++++ RECORDS FOR THE EXERCISE

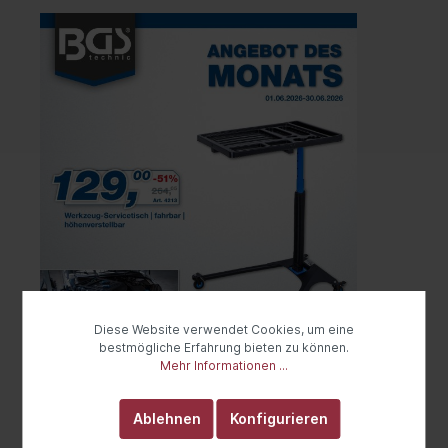
Diese Website verwendet Cookies, um eine
bestmögliche Erfahrung bieten zu können.
Mehr Informationen ...
Ablehnen
Konfigurieren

++++++++

DIRECTIVE: Could you print all the entries exactly as they stand, with the pictures left out?

EXERCISE ANSWER:
Diese Website verwendet Cookies, um eine
bestmögliche Erfahrung bieten zu können.
Mehr Informationen ...
Ablehnen
Konfigurieren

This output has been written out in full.